Second thought–I missed the fact that your first fight is in January!!
Apologies, I wrote out a general approach and didn’t look at the circumstances you are in.
Right now your approach needs to be heavy on sparring and fight work. Absolutely heavy on sparring and fight work. Any lifting you do needs to be focused 100% on conditioning. If you lift heavy, prioritize explosive strength, core, and unilateral balance and strength and make heavy days a) low volume and b) not frequent. It is enough to maintain what you have–right now you MUST, MUST plug any holes in your game and any holes in your conditioning. You have between 4 weeks and 7 weeks to prep depending on when your fight is.
I suggest conditioning lifting 2/3 times a week, heavy lifting 1x a week low volume. Bear in mind you need to tweak this workout if you feel like you are in danger of injury/tendons nagging–but that’s the only reason you should do it.
First, thorough, thorough stretching and mobility warm-up, soft tissue work, anything that needs fixed and get warm and ready to go. Then
Hell Hath No Fury:
Keg or Heavy bag carry 30 yards.
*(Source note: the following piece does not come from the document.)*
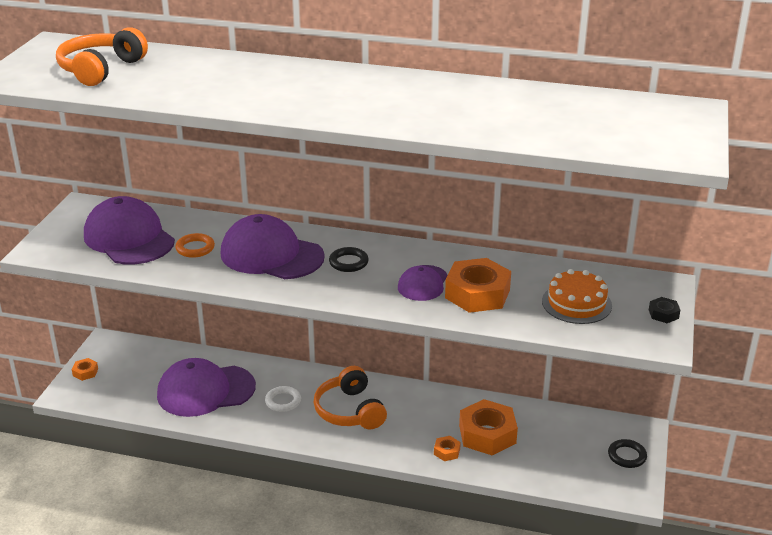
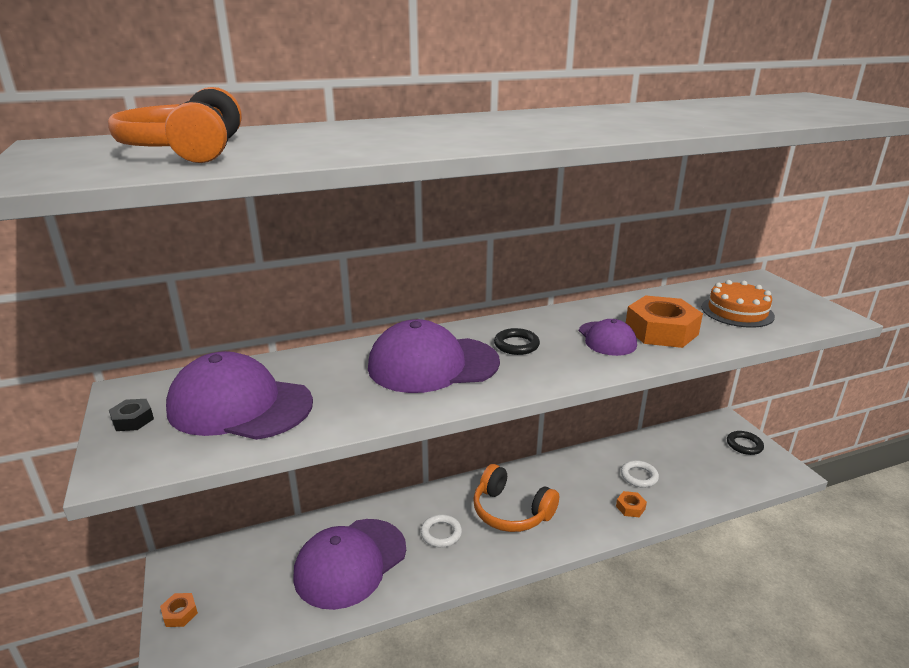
camera: 35 degrees left, 5 degrees down
orange ring [175,233,215,258] -> none
orange nut [459,399,518,456] -> white ring [621,460,659,488]
black nut [649,297,680,323] -> black nut moved to [109,399,154,431]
QUICK FEET. Use the heaviest bag or the heaviest keg you can find. If inside, use laps on the mat to approximate distance.
Broad jumps 30 yards. Jump as far as you can landing on your feet, don’t slack that shit. Use your hamstrings not your quads.
Heavy bag body slams x 10. Slam the bag just like you would an opponent…as hard as possible every. single. rep. Heaviest bag you can find.
10 vertical jumps. High as possible.
KB squats–75 lbs x 10, 65 lbs x 10, 55 x 10 Each rep needs to be to depth. (or 30kg, 25 kg, 20kg bells. Can use dumbbells if no KB)
Sledgehammer tire strikes 20 reps x each side
Heavy bag or pad kicks 1 minute. STAY BUSY. Work combos and try to stay as sharp as possible on technique considering the fatigue. Snap kicks don’t push.
REST 1 minute. Repeat circuit. Your goal is to get the entire circuit done in 5 minutes or less every time without cutting sloppy form.
THERE IS NO REST until after you stop kicking. Circuit needs to be repeated 3-4 times, however it will probably not happen the first week or two. This will be the only thing you do that day as far as anything not sparring or fight skills goes–> No lifting, no running, no swimming.
If you can do that, you will be ready to go. Bags/kegs for carrying and slams need to be at least 100 lbs. Heavier is better. Body weight equivalent is best. Begin a taper the last 2 weeks before your fight, but keep the conditioning in there until the week of the fight.
Your one heavy day a week should be focused on contrasting heavy weights (not max weights!) with box jumps or very light jump squats for lower body and plyo push-ups/medicine ball throws for upper body. Low reps per set, including plyos/jump squats…like 3-4. Low total volume. If you know how to do olympic lifts properly then do them if not do not. Don’t try to learn new exercises now, wait til after the fight. All you are trying to do is maintain the strength and work on explosion/ab strength/unilateral strength. You will not make gains in 1 month while prepping for a fight. If you chase them you might hurt your fight prep. Simply don’t worry about it.